Opinion

Let’s Start the New Year Off Right!

by Aharon N. Harris

How about this year we … Forget the funky buzzwords (that no one wants to admit they truly do not understand)! Forget the “innovation/networks” speak (some of the articles I read make my head spin)! Drop the acronyms! And get out of our “Jewish bubble” that is centered in New York City, large-sized Jewish organizations, and projects funded by mega-philanthropists.

The Jewish community is basically organized in two ways:

  1. Longstanding Jewish communal institutions (Federation, synagogues, JCCs, etc.), and
  2. New “start up” organizations impacting Jewish life.

I have a sad “not so secret” secret – the vast majority of Jews in America are staying away from both!

The problem with the first group is they are still doing and funding much of the same things as they did 10, 25, 50 years ago even though Jewish people are able to find most of those programs/services at a lower cost and higher quality in the general community. Or, they are just plain disinterested.

The second group is trying to meet the needs of the larger Jewish community (or perhaps just the needs of the organization’s founders), yet in reality is only touching small micro-communities. Are they truly a success if relatively few people participate? Or that it is so geographically isolated the program/service/organization does not mean a thing anywhere else?

Let me give you an example. Every year I wait with anticipation for the Slingshot 50 list of the “cutting edge” Jewish community programs. Many seem to have been on the list for many years, so I wonder just how cutting edge they must be. How many of those, including Slingshot itself, are funded by mega-philanthropists, who like to tout their own efforts? If we get outside of ourselves and our own VERY small “Jewish communal insider bubble,” we would realize that probably 95% of the American Jewish community would not know 90% of those organizations on the list. Some impact.
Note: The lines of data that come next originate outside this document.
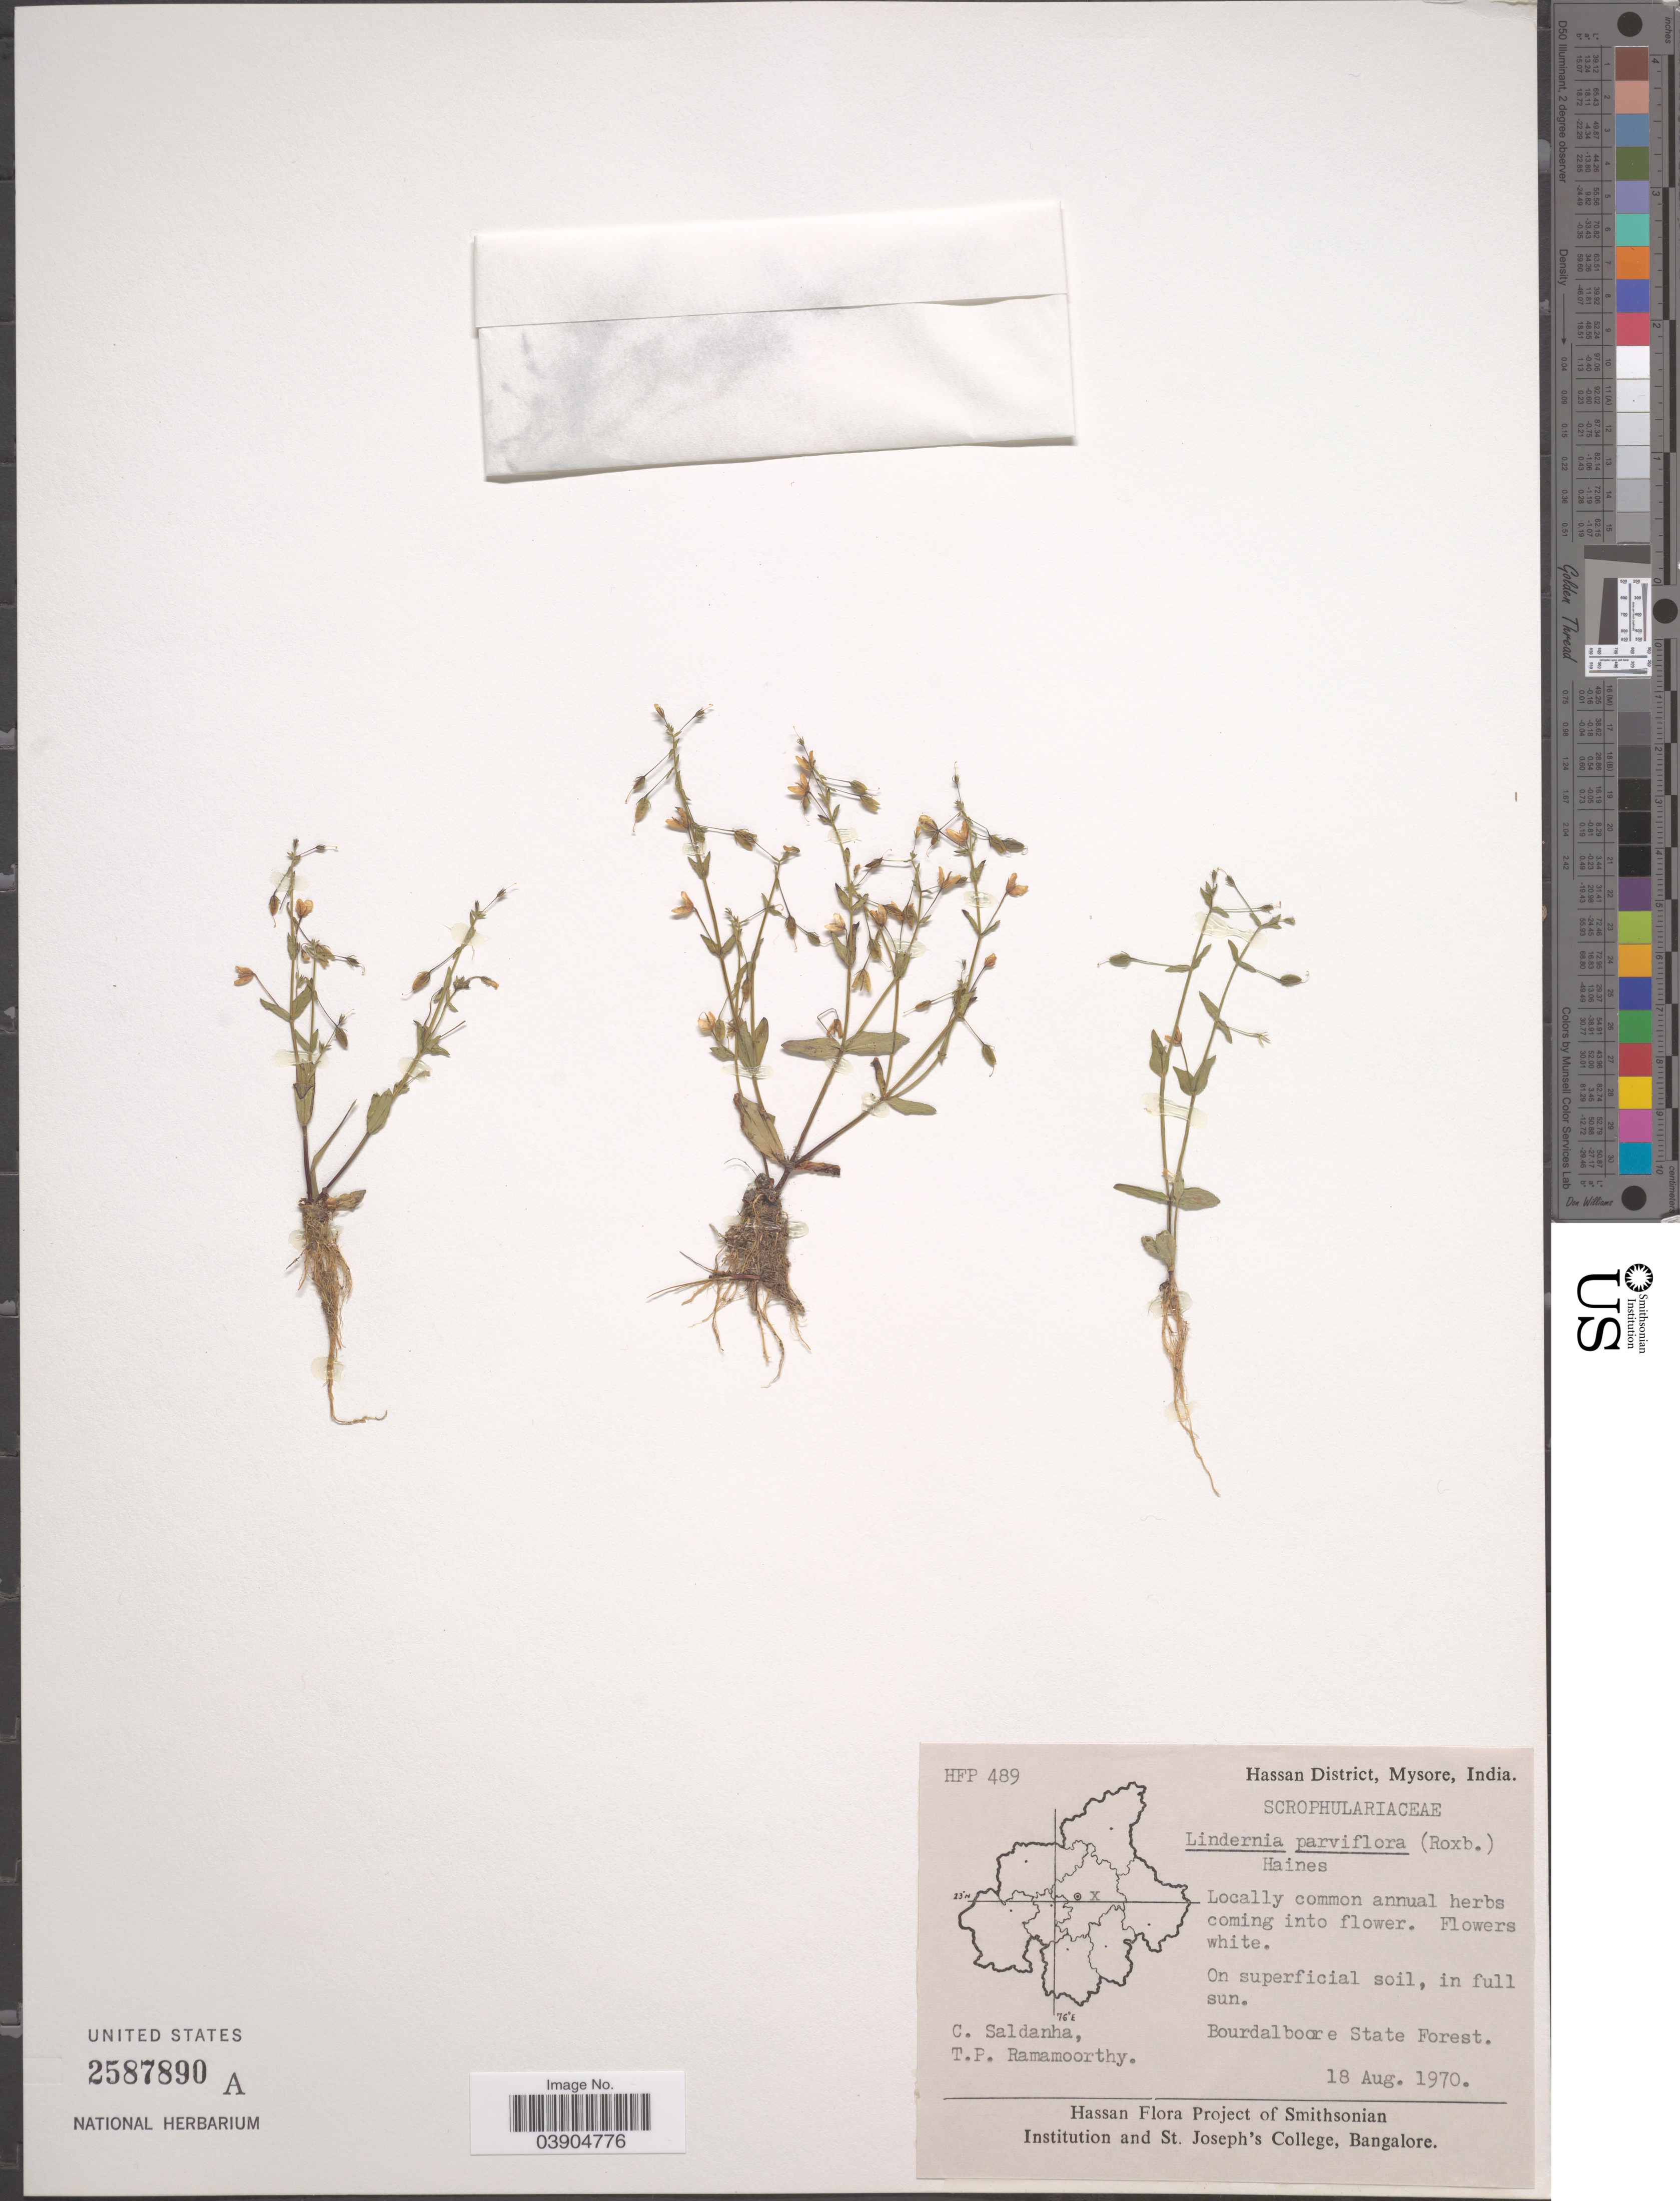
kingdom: Plantae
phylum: Tracheophyta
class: Magnoliopsida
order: Lamiales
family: Linderniaceae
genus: Lindernia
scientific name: Lindernia parviflora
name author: Haines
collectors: C. Saldanha & T. P. Ramamoorthy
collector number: HFP 489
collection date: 1970-08-18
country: India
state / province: Karnataka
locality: Hassan District, Mysore. Bourdalboore State Forest.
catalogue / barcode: US 2587890A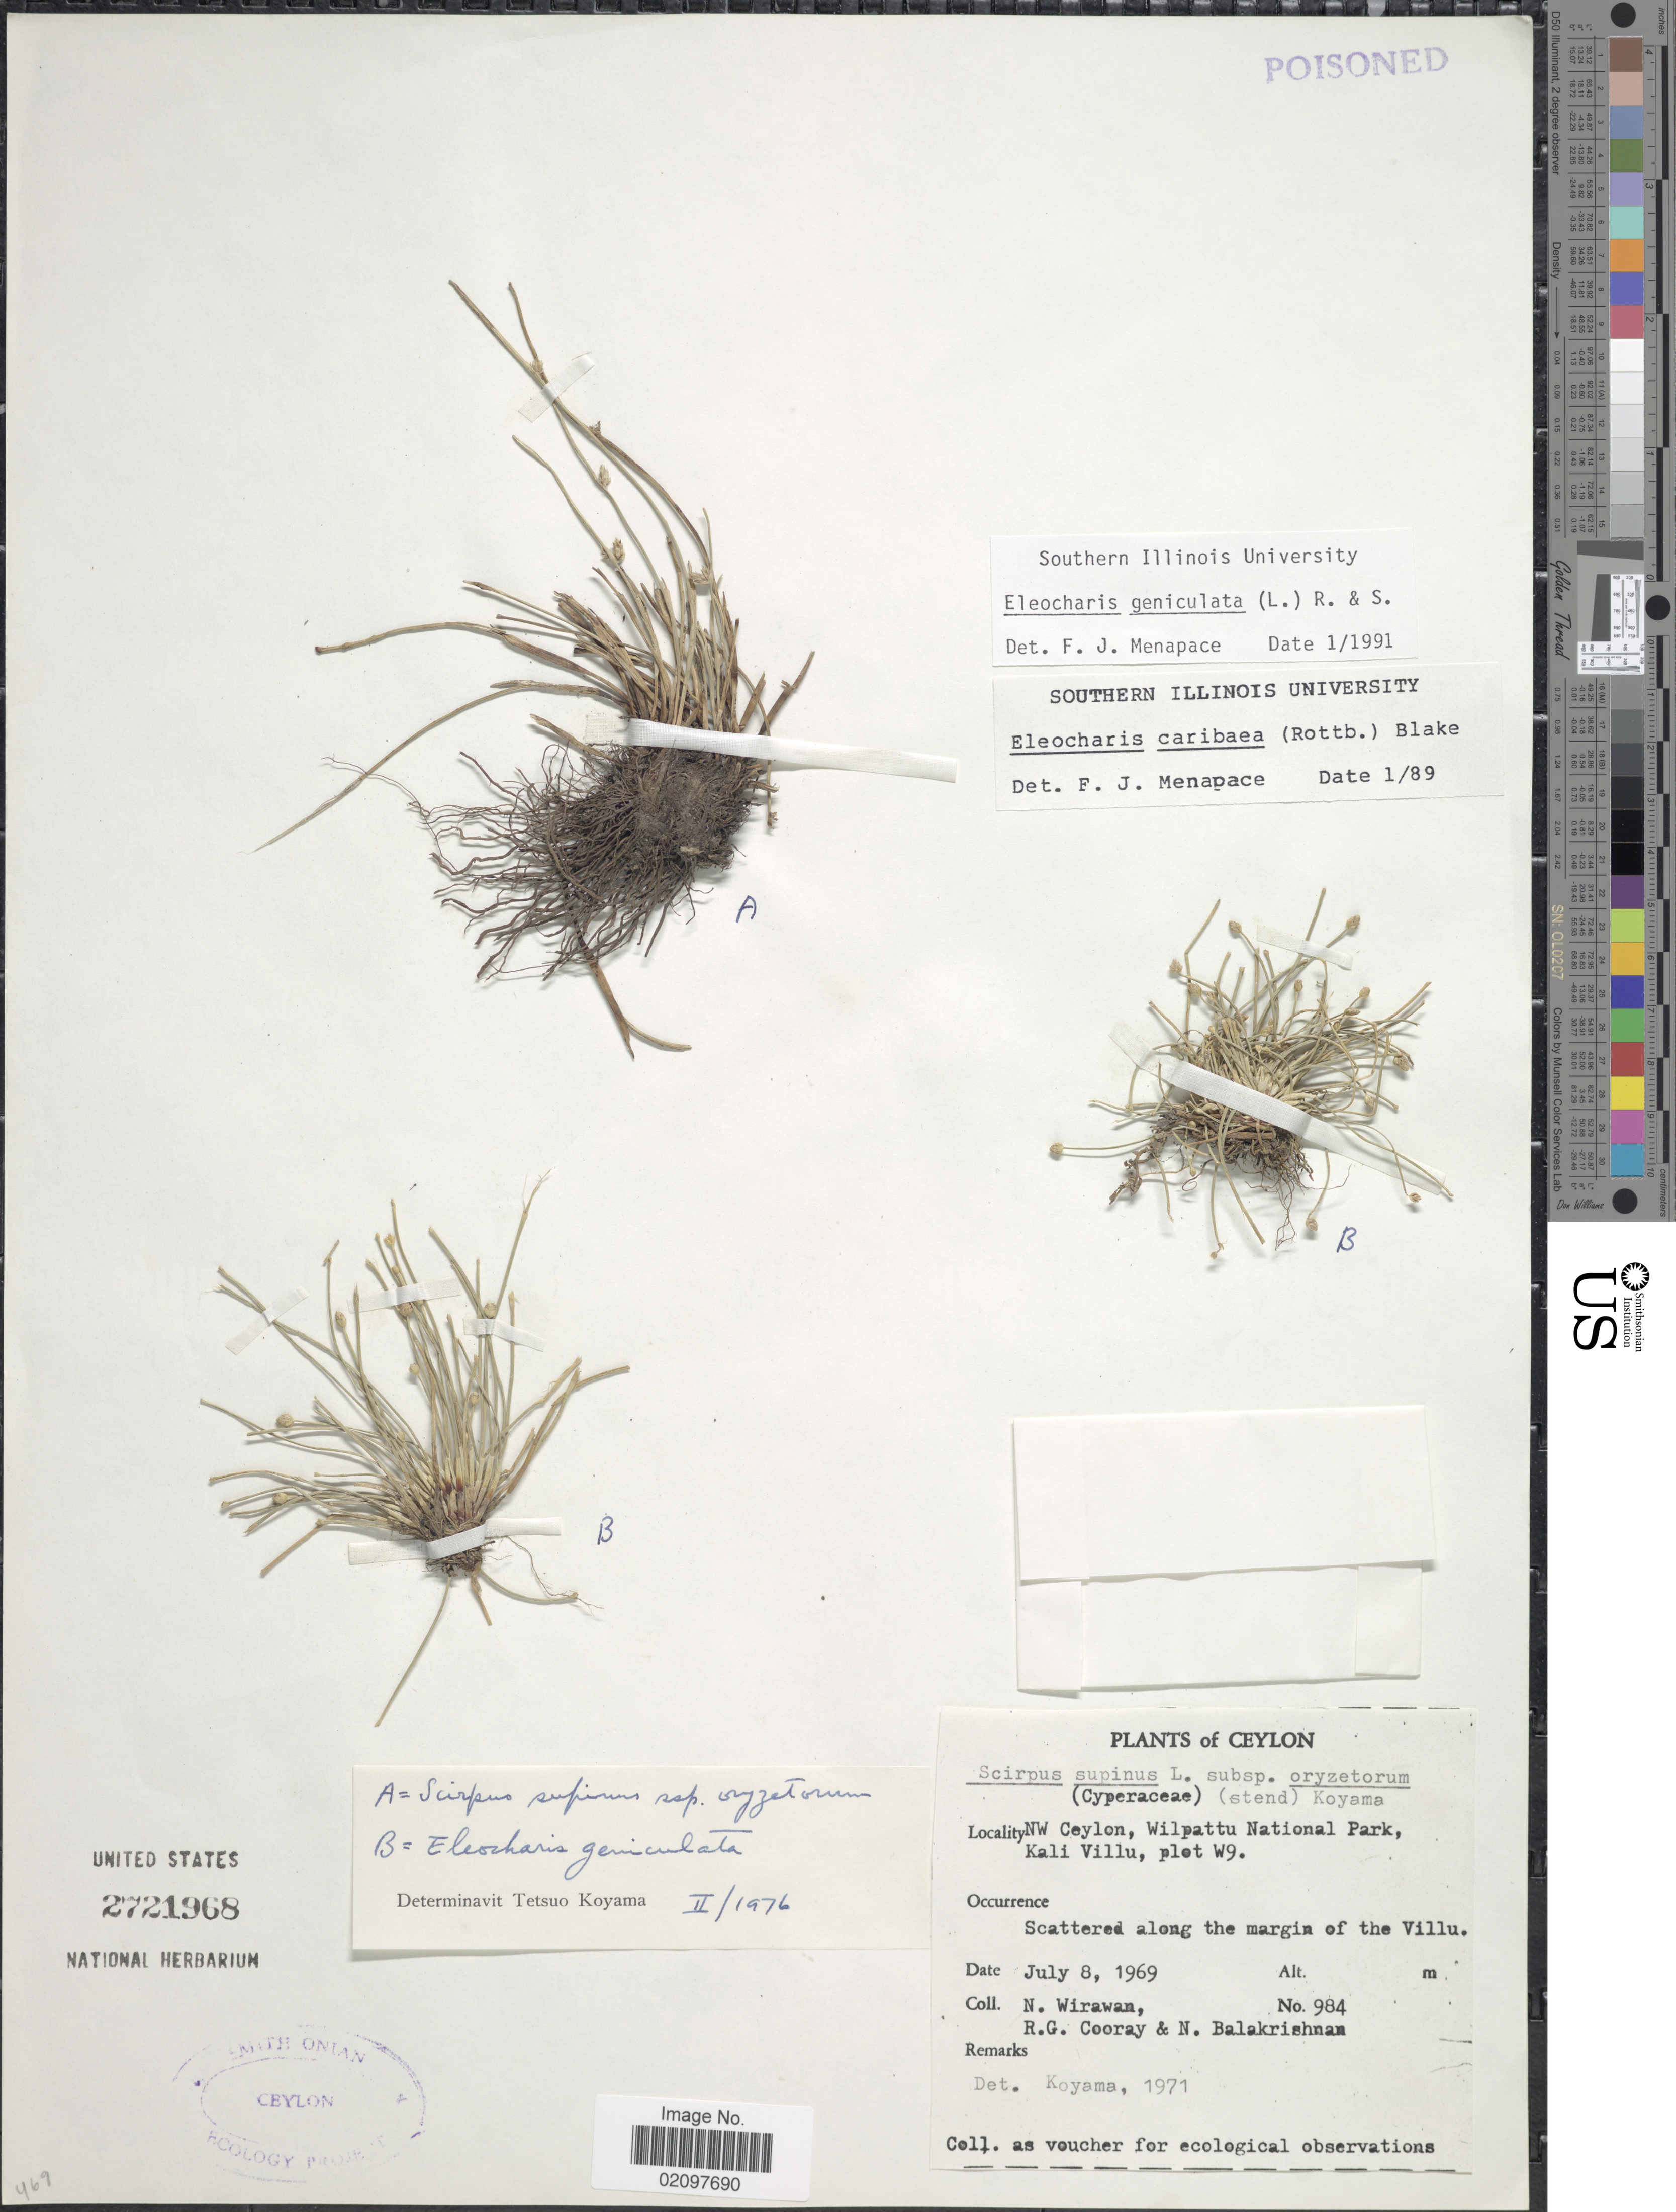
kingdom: Plantae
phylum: Tracheophyta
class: Liliopsida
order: Poales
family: Cyperaceae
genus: Eleocharis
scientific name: Eleocharis geniculata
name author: (L.) Roem. & Schult.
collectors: N. Wirawan, R. Cooray & N. Balakrishnan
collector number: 984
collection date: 1969-07-08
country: Sri Lanka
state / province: North Western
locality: Ceylon. NW, Ceylon, Wilpattu National Park, Kali Villu, plot W9, along the margin of Villu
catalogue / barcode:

Now, there have been some recent successes. Birthright Israel and PJ Library are two fantastic examples. Let’s not forget, however, these programs are free. If there was a cost what would happen to participation?

My grandfather used to say, “Talk is cheap. And talking to oneself costs even less.” We (those of us reading this) need to get out into the real “mainstream” Jewish community … learn where Jewish individuals/families are in their Jewish journey … and understand their needs and wants in Jewish life. Stop creating a supply of “funding-challenged” programs for a relatively small handful of people and, instead, start developing and funding “big product” that meets an overwhelming demand in Jewish life.

How about this for the new year:

  1. Stop outsmarting ourselves and the Jewish people at-large. The vast majority are not reading these publications (including this essay), understanding our “insider jargon,” nor sitting within our institutional walls. We must realize that people are immersed in their own lives and daily happenings and “the Jewish” is not always front and center.
  2. Instead of counting the number of Jews for population studies, let’s focus our efforts on market surveys of Jewish interests and needs (think Nike or Disney). Unfortunately, we may learn there are less interests/needs under Jewish auspices than we anticipate.
  3. Jews live all over America. Just because 1,000 people in New York City or Los Angeles participate in an activity does not make it a successful venture. Guess what, the Jews in Kansas City, Charlotte, and Sacramento may never even hear about it – and they matter too.

I am an optimist for our Jewish future. I truly believe we can be a more effective and involved Jewish community if we spent money where demand dictates and not where clever people with “group think” believe it ought to go.

Happy new year!

Aharon N. Harris is CEO of a Jewish organization [outside of New York City] and Jewish communal observer.